師匠とマスターの組み手が終わったので私も自身の鍛錬にうつる。いつもの鍛錬に加えて、『操気術』の外剄の練習を強化、間合いの詰め方など歩き方の研究をすることにした。
改めて考えるとただ歩くというのも意識すると難しい。ああでもない、こうでもないと考えてふと顔をあげると向こうで師匠とマスターがニヤニヤこちらを見ている。
間違いがあれば言われるだろうし、武器が違うから歩法も異なるだろうと自分の中で試行錯誤する。一朝一夕で結果が出るものではないので地道にいこうと思う。
鍛錬を切り上げ夕食をとるために師匠と酒場に行く。組み手を見てどうだったかと聞かれたので正直に思ったことを伝えた。

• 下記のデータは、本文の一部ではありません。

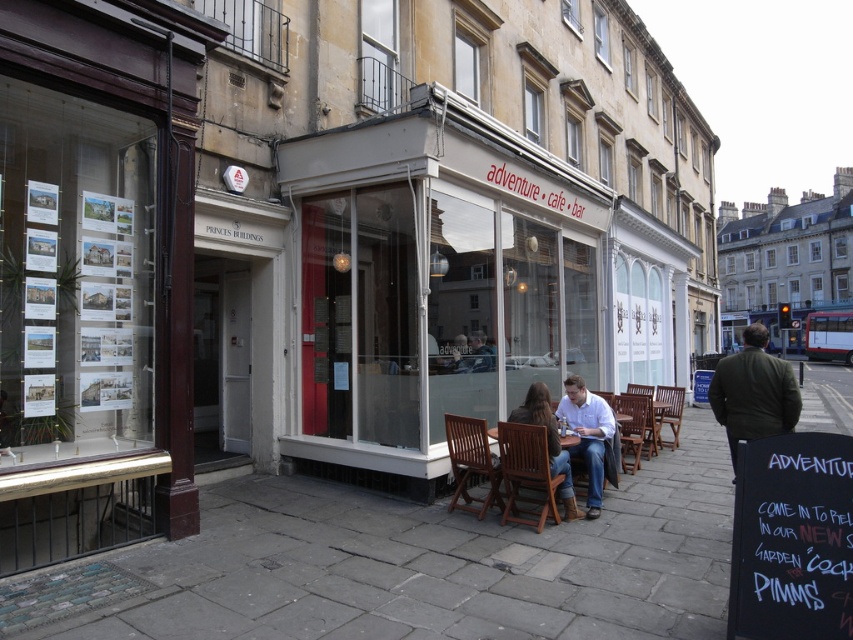
Between black chalkboard at lower right and dark green jacket at center, which one is positioned lower?

dark green jacket at center is lower down.

Measure the distance between black chalkboard at lower right and camera.

black chalkboard at lower right is 10.92 feet away from camera.

Does point (846, 625) come in front of point (741, 372)?

Yes.

Where is `black chalkboard at lower right`? Image resolution: width=853 pixels, height=640 pixels. black chalkboard at lower right is located at coordinates (792, 538).

Can you confirm if black chalkboard at lower right is smaller than wooden chairs at center?

Correct, black chalkboard at lower right occupies less space than wooden chairs at center.

Which of these two, black chalkboard at lower right or wooden chairs at center, stands taller?

wooden chairs at center is taller.

Does point (793, 476) come farther from viewer compared to point (608, 432)?

No, it is not.

The height and width of the screenshot is (640, 853). Find the location of `black chalkboard at lower right`. black chalkboard at lower right is located at coordinates (792, 538).

Which is in front, point (753, 371) or point (607, 412)?

Positioned in front is point (753, 371).

Does point (726, 356) come closer to viewer compared to point (607, 433)?

No, it is behind (607, 433).

Locate an element on the screen. dark green jacket at center is located at coordinates (753, 392).

Where is `dark green jacket at center`? Image resolution: width=853 pixels, height=640 pixels. dark green jacket at center is located at coordinates (753, 392).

「私とグスタフの戦いを見て何かを感じれたのならいいわ、若い奴にはあの人は俺とは違うと折れる奴も多いからね。レジュメはその点、才能がある訳じゃないけど一つ一つ試行錯誤しているからね」
ひどいことを言われている気がするが褒められるのは嬉しい。歩法について聞くと自分で試行錯誤してみろと言われた。
「ただ、アドバイスするなら体幹を崩さないように、重心を意識しなさいってことだけね」
アドバイスは頂いたので頑張ろうと思う。ついでに今日の討伐の感想を話題に出す。
「今日初めてホブゴブリンと戦いましたけどあのランクになってくると戦い方が技術的になるんですね」
「そうね魔物もスキルを持つにしたがって技術が高くなっていくわよ、そこが冒険者の1つ目の壁となるかしらね。まぁ、レジュメの場合は私やグスタフに鍛えられているから大丈夫だとは思うけどね」
今日の師匠は組み手の後だからか機嫌がいいらしい。
確かに私は恵まれているのだろう、魔力がないハンデはあるが基礎を叩き込んでくれたマスター、『操気術』や戦い方を教えてくれる師匠と指導者には恵まれていると思わざろうえない。
しかし、それこそ技術的な鍛錬が必要ならば冒険者はもっと訓練場での鍛錬が必要ではないかと思う。
そう師匠に伝えるとその通りねと笑っていた。
なんとか鍛錬が自己強化に繋がるということが冒険者の間に拡がるといいのだが。
自分だって余裕なあるわけでもないのに食事をとりながらそんなことを考えていた。